No passado dia 8 de janeiro, foi publicado o decreto-lei 10/2024, conhecido como Simplex urbanístico. Nele consagram-se uma séria de medidas que visam a diminuição da carga burocrática relacionada com a atividade urbanística, consequente aceleração de início de obra, portanto, maior rapidez na disponibilização de habitação que , como é sabido, é escassa no nosso país e já agora, pelo menos, por toda a Europa.
Este diploma, tal como uma grande parte dos que vão sendo publicados, denotam alguma precipitação, senão algum desconhecimento das realidades sociais e técnicas. Tal é evidenciado pela existência de algumas simplificações a montante que, a jusante, não são aplicáveis, podendo gerar problemas graves a todos os que vão no engodo das simplificações que se vão propalando. Exemplos disto são a isenção de autorização do condomínio para mudança de função de comércio ou serviços para habitação, mas não isentar, a mais que provável alteração de fachada a que isso possa obrigar; a possibilidade de aumento de pisos sem aumento de cércea do edifício, o que é possível em frações de pé-direito duplo, mas que aumenta a área de construção, tendo impacto nos índices de construção, portanto, não só sujeito a controlo prévio, como até impeditivo. Com esta ilustração percebe-se que a cautela na abordagem ao Simplex deve imperar.

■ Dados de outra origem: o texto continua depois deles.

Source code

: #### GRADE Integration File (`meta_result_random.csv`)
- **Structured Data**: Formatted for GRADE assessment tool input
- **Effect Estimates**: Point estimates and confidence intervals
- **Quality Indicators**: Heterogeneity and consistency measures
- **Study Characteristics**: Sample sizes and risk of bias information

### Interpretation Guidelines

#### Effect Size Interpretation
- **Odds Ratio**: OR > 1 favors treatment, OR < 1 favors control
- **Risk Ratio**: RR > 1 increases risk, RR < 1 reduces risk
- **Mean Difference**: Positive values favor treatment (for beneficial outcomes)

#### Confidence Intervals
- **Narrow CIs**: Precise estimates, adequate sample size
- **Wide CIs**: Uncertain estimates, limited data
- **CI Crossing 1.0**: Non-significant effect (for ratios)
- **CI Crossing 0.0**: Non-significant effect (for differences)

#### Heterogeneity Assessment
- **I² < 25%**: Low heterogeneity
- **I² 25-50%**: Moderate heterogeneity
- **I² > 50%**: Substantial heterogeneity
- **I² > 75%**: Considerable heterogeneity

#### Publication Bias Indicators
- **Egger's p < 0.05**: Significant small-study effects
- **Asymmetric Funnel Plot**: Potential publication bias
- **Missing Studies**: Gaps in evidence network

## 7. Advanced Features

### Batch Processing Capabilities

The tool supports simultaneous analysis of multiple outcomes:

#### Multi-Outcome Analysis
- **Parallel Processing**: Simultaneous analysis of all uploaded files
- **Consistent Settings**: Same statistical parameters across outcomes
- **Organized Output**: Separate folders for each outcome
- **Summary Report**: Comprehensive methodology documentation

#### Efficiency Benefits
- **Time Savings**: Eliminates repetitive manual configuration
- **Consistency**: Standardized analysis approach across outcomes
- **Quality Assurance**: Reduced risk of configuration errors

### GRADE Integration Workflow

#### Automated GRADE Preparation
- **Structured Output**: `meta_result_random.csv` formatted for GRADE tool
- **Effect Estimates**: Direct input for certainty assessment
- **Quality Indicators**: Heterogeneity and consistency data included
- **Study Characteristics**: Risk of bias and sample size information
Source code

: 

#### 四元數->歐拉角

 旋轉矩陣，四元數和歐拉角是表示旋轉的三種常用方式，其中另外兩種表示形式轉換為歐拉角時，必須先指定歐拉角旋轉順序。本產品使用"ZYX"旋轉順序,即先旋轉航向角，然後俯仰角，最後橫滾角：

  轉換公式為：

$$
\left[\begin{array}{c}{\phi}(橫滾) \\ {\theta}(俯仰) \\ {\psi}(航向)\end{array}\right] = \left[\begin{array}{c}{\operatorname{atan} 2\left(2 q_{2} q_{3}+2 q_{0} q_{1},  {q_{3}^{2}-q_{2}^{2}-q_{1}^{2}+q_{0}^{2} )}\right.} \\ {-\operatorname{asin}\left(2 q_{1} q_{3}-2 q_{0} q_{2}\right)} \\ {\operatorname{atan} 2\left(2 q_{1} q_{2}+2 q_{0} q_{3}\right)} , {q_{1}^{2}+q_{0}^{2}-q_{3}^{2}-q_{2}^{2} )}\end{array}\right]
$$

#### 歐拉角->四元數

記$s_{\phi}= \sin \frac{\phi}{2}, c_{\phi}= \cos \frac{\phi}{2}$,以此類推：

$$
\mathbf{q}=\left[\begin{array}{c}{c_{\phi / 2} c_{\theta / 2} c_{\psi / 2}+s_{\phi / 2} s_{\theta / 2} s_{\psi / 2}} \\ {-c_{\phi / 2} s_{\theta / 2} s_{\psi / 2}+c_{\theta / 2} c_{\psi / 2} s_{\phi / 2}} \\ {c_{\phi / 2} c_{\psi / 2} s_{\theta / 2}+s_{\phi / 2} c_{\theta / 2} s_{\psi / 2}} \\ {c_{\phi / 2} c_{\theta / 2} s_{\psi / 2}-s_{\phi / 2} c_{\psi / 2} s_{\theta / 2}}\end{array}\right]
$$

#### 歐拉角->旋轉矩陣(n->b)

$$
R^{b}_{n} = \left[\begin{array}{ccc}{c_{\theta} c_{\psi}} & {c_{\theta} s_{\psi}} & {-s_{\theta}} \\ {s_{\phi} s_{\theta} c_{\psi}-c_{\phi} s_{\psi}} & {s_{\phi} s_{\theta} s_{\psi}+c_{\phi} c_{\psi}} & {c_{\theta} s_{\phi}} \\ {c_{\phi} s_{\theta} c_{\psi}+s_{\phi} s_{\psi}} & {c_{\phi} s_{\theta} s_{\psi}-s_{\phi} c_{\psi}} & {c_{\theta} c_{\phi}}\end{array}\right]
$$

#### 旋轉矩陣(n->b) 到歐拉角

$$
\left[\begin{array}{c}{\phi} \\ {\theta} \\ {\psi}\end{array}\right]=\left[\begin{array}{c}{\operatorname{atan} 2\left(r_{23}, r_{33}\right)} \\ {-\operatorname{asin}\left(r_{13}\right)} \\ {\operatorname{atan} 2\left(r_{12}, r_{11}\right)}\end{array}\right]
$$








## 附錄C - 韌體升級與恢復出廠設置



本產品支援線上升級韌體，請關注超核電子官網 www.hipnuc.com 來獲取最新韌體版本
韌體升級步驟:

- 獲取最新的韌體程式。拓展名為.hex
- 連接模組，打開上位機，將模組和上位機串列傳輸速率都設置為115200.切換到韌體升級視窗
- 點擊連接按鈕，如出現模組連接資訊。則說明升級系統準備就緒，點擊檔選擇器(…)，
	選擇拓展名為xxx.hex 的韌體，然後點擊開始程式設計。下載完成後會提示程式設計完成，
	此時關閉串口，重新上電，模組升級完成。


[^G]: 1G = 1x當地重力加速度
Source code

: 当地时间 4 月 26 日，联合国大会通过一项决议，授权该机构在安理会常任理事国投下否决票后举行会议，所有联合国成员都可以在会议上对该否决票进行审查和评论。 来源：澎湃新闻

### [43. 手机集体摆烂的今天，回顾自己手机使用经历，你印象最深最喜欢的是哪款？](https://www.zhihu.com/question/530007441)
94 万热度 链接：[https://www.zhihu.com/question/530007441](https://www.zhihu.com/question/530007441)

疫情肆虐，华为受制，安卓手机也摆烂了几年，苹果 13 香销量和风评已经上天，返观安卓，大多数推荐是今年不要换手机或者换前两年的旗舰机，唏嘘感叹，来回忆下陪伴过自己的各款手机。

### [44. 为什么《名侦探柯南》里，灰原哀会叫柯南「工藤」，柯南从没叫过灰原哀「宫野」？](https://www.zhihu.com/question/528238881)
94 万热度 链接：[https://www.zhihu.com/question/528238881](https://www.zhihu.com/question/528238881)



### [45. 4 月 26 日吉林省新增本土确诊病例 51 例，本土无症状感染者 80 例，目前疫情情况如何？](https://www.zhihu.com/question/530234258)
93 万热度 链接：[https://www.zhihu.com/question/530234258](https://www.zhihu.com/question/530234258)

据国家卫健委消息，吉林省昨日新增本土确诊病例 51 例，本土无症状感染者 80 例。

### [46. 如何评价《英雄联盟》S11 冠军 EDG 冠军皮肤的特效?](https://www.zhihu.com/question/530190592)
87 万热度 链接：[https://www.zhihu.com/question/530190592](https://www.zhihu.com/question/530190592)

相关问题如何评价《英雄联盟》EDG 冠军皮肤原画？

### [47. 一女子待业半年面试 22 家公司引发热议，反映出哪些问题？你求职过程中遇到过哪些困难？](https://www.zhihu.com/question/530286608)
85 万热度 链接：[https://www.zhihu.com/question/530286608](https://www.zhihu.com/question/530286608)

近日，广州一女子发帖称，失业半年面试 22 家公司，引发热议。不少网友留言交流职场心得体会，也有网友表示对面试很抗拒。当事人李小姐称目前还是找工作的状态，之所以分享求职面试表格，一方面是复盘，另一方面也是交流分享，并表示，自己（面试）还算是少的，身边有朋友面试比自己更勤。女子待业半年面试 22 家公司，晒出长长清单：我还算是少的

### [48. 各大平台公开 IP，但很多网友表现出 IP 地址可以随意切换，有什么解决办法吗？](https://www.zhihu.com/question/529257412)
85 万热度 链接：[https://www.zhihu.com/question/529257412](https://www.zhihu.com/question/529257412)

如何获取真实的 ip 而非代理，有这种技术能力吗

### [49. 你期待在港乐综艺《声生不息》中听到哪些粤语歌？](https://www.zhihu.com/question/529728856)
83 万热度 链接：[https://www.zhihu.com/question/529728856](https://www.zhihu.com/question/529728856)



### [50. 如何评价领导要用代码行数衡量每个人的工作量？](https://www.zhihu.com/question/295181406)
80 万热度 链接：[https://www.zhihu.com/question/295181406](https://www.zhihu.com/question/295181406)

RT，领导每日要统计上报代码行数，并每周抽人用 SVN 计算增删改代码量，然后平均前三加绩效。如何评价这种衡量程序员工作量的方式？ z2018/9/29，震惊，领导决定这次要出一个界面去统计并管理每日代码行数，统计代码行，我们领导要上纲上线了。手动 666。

Mas a medida que talvez não tenha sido tão sublinhada como outras, algumas propensas à incoerência, é a da queda da obrigação de existência de licença de utilização para a transmissão de habitações. Lembremo-nos que esta obrigação, foi introduzida há muitos anos para fazer face aos abusos da indústria da construção. Mas não só, permitiu que se tivesse iniciado um trabalho, que está longe de estar terminado, de legalização de construções, onde, mercê de uma consciencialização promovida pelos municípios, de que Lousada é um bom exemplo, tem sido possível corrigir vários problemas urbanísticos.
É certo que esta obrigação, se por um lado defendia o consumidor, não deixava de criar situações pouco claras, com transmissões de urbanos apenas possíveis através do tribunal ou pela mera transmissão do terreno, sem referência às “benfeitorias” nele existente: a quantidade de problemas gerados por esta circunstância é enorme. Enorme é, também, a quantidade de imóveis sem essa licença entregues aos bancos que , em tempos idos, não eram muito sensíveis a essas questões. Não são apenas estas instituições que poderão fazer negócios obscuros com imóveis ilegais: a possibilidade de “desenrasques” de momento aumentará exponencialmente com o agravamento de situações a que já estamos habituados.
Ignoro se estes últimos factos se relacionam com a isenção que está já em vigor, ao contrário de outras que só produzem efeitos a partir de 4 de março, todavia, todo o adquirente deverá optar por habitações que estejam devidamente legalizados, portanto, com a respetiva licença de utilização, a qual continua a ter validade para outros atos, já que fica garantida dessa forma a valorização da habitação, podendo não acontecer no caso contrário. Além disso, para quem necessitar de financiamento bancário, é pouco crível que qualquer instituição, hoje, conceda um empréstimo sobre uma construção que não esteja legal. Também, face à grande volatilidade das leis em Portugal, a probabilidade de repor esta obrigação não é nada de irreal, pelo que uma retransmissão pode ficar comprometida: o melhor é não facilitar.
Por último, mais do que simplificações por decreto, é necessária uma revolução de mentalidade na administração pública, que aqui e ali até se vai notando de forma imberbe: há que implementar uma mentalidade de apoio ao utente, substituindo a mentalidade de pequeno poder na qual assente a maior corrupção aquela que atinge diretamente o povo.
Conclusão: Simplex, sim, facilitação, não, atitude diferente, obrigatória.